**What you should do**
Print each line of the items below without any changes, but leave out the pictures.

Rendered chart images
##############################

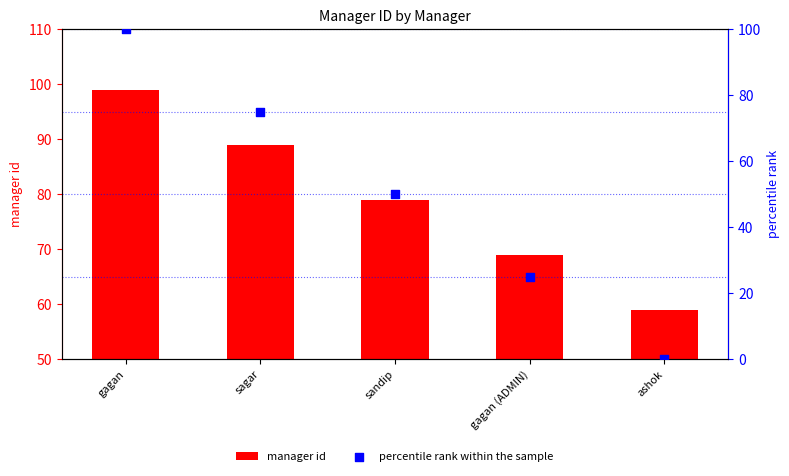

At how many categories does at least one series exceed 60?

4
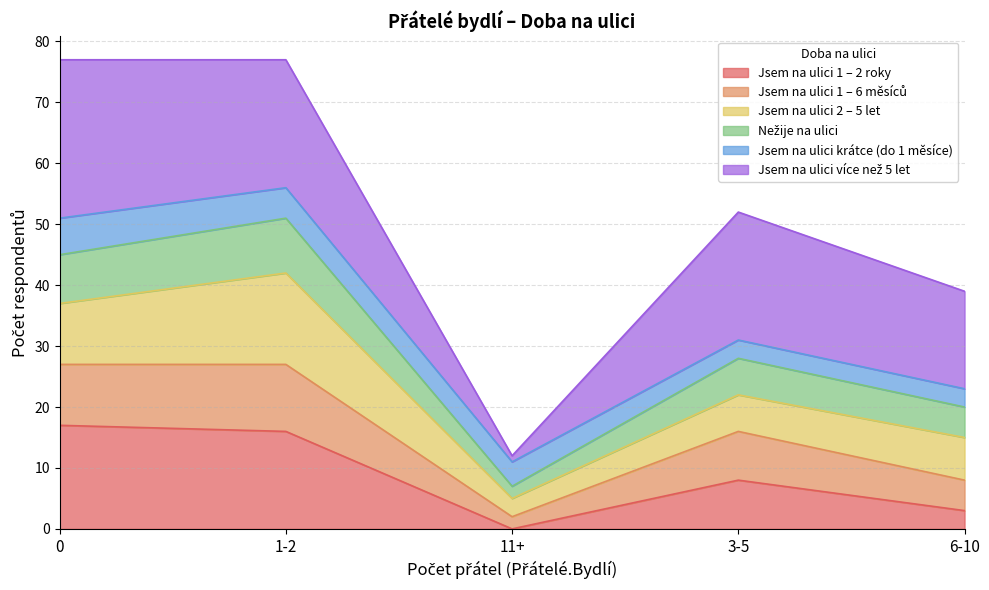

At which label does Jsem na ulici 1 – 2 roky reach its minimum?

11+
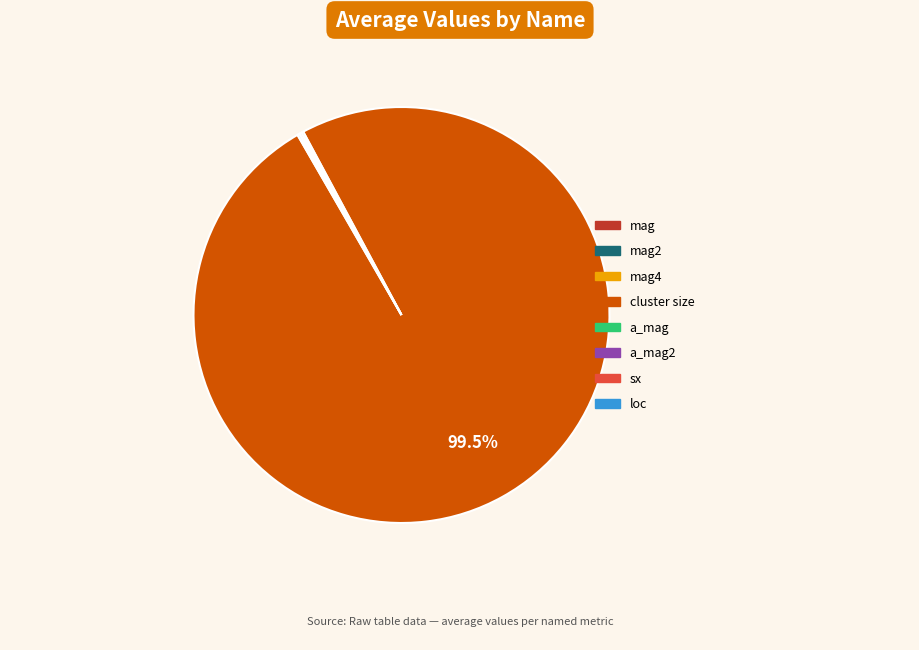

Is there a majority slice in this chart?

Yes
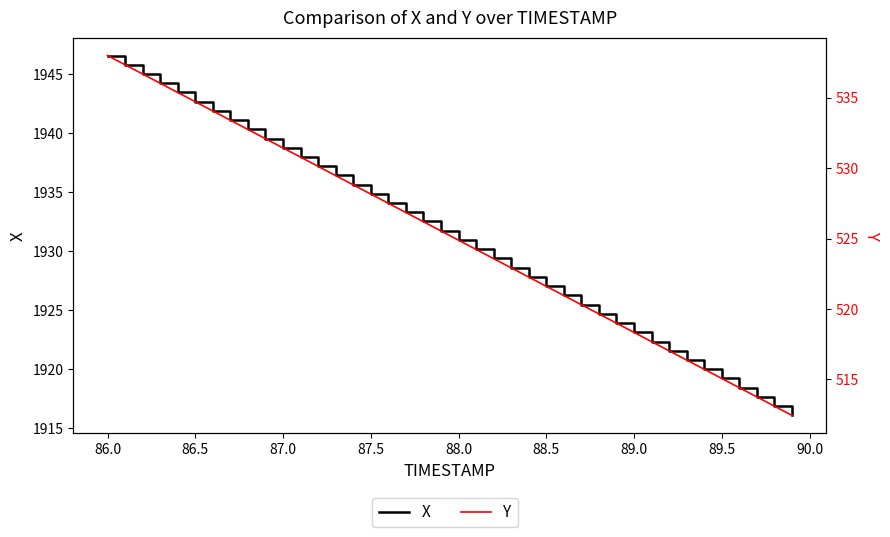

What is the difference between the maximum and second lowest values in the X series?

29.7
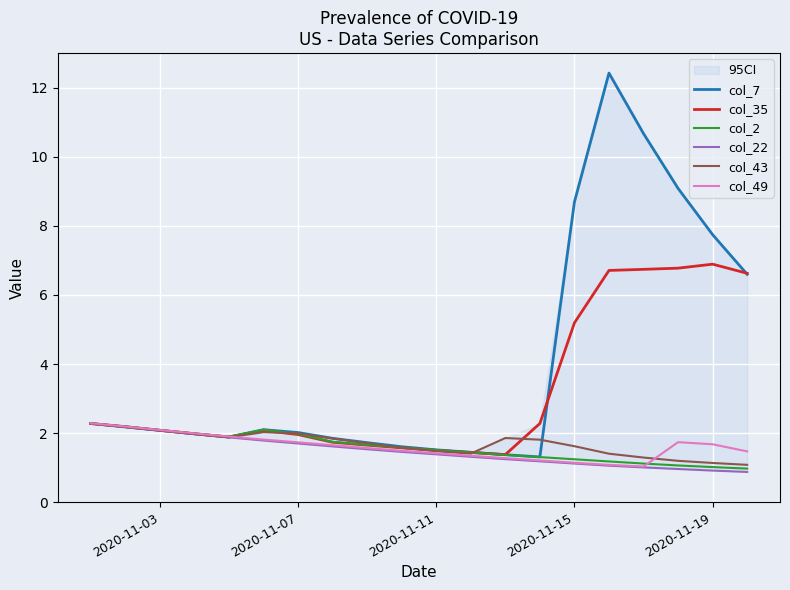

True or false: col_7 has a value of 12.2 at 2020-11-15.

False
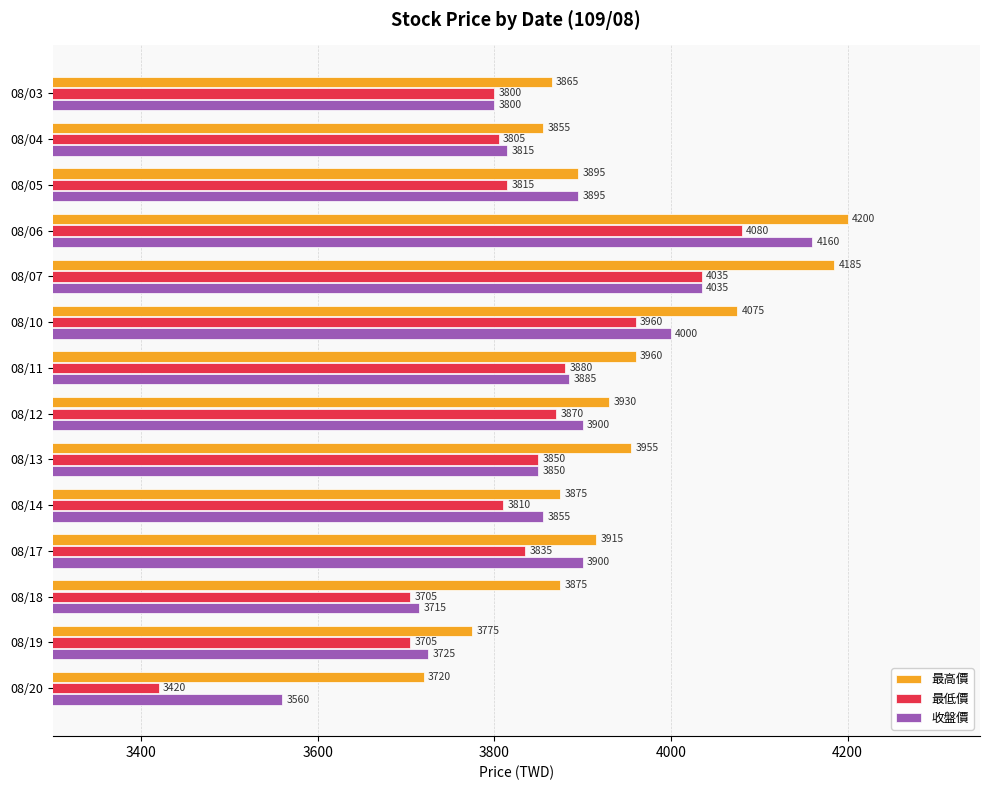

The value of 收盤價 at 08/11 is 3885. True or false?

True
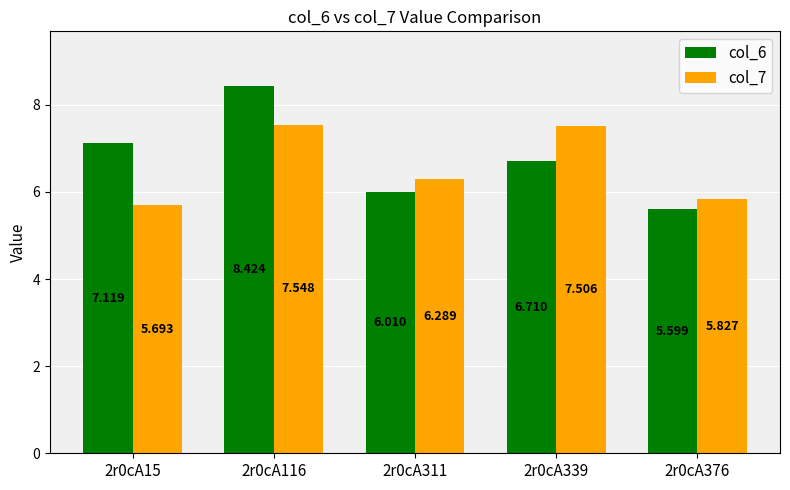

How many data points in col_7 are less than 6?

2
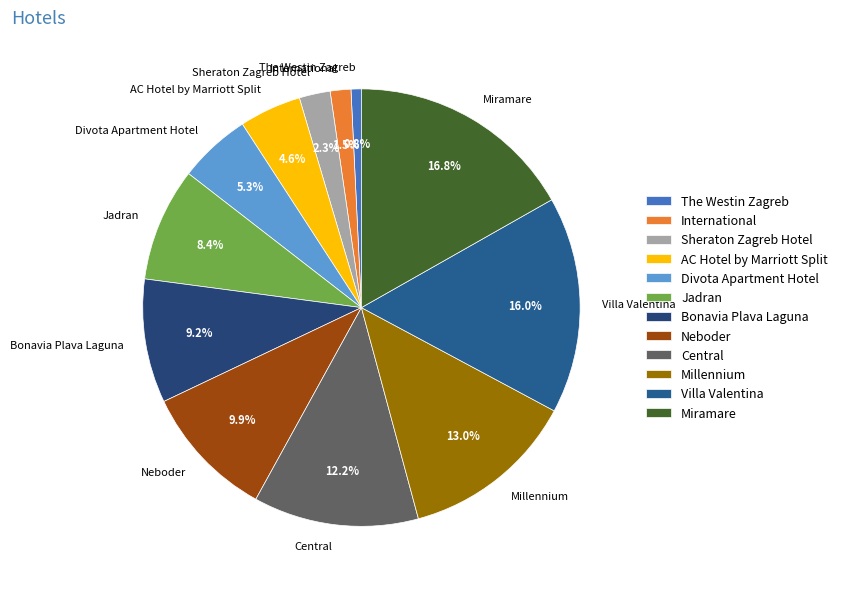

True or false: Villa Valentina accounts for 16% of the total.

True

##############################

**Exercise solution**
At how many categories does at least one series exceed 60?

4

At which label does Jsem na ulici 1 – 2 roky reach its minimum?

11+

Is there a majority slice in this chart?

Yes

What is the difference between the maximum and second lowest values in the X series?

29.7

True or false: col_7 has a value of 12.2 at 2020-11-15.

False

The value of 收盤價 at 08/11 is 3885. True or false?

True

How many data points in col_7 are less than 6?

2

True or false: Villa Valentina accounts for 16% of the total.

True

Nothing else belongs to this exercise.